相馬子どもオーケストラの音楽監督を務める浅岡洋平先生。今は情熱と独特のクールさをあわせ持つカッコイイ大人ですが、そんな浅岡先生にも子ども時代があったはず。どんな子どもだったのか、そしてどんな経験を通して、浅岡先生は「音楽の素晴らしさを世の中に広く伝えたい」と考えるようになったのか、ご本人に訊いてみました。

幼少期の浅岡先生は、「天真爛漫な子」だったようです。ご両親はふたりとも声楽家で、生まれたときから徹底した英才教育を受けてきたのでは…と思いきや、幼稚園からご両親に勧められてはじめたピアノは、浅岡先生のやんちゃぶりに7人の音楽の先生が匙を投げ、小学1年生でストップ。

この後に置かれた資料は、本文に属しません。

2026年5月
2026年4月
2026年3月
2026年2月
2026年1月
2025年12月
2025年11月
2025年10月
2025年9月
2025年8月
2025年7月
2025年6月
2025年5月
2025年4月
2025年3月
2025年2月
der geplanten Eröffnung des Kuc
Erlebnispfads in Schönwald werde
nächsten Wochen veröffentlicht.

それからは野球一筋だったそうですが、5年生で自宅にあったチェロに触れ、ふたたび音楽のレッスンをスタート。しかし、まだ本腰ではありません。練習もろくすっぽしなかった浅岡少年の魂に火がついたのは、地元・富山の弦楽合奏団に中学1年生で参加したときのことでした。弦楽器の美しい音色にすっかり魅了され、クラシック音楽のレコードを片端から聴く日々がはじまります。そして、「音楽の道に進む」と決めた若き日の浅岡先生は、藝高、藝大へと進学し、さらにはニューヨークのジュリアード音楽院へ留学して、演奏家として超一流の音楽教育を受けました。

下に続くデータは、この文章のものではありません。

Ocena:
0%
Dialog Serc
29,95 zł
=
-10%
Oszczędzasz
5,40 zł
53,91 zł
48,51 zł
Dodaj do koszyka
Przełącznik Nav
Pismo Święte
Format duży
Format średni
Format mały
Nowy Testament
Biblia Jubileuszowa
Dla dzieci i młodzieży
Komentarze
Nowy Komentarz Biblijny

しかし、浅岡先生がジュリアードで一番関心を持ったことは、演奏家として頂点を極めることではなく、「音楽が社会にどうコミットしていくか」という新たな挑戦でした。限られた人々の間でしか享受されていないクラシック音楽の素晴らしさを、どうしたら、まだリーチできていないひとたちに伝えることができるのか−−。「音楽とは何か、ずっと知りたかった」と浅岡先生は語ります。中学1年生から自分をずっと虜にしてやまない音楽の正体は何か、なぜ自分は音楽を続けているのか、その音楽をつくる人間とは何か。人類そのものの存在を問うような大きな力が浅岡先生の原動力であり、その力の大きさや豊かさを確信すればするほど、他者ともその力を分かち合いたくなったのかもしれません。

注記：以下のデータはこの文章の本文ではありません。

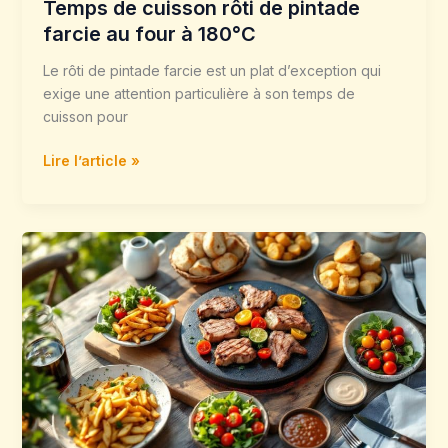
Temps de cuisson rôti de pintade
Temps
de
farcie au four à 180°C
cuisson
Le rôti de pintade farcie est un plat d’exception qui
rôti
exige une attention particulière à son temps de
de
cuisson pour
pintade
farcie
Lire l’article »
au
four
à
180°C
Accompagnement
pierrade
:
idées
faciles
et
recettes
gourmandes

「子どもたちのひとりひとりが自分の意思で好きなことを見つけること、そして、もっと好きなことが見つかったとき、自由にそこへ向かっていける環境が教育には大切」と浅岡先生はおっしゃいます。相馬子どもオーケストラの活動に参加することによって得ることや学ぶことは、ひとりひとり違うのかもしれません。弦楽器の音色に夢をふくらませたり、今日はじめていい音が出せるようになった自分に自信を持てたり、新しい友達を見つけたり。子どもたちそれぞれに生きる力の形があり、その可能性を限定しないことが大切なのかもしれません。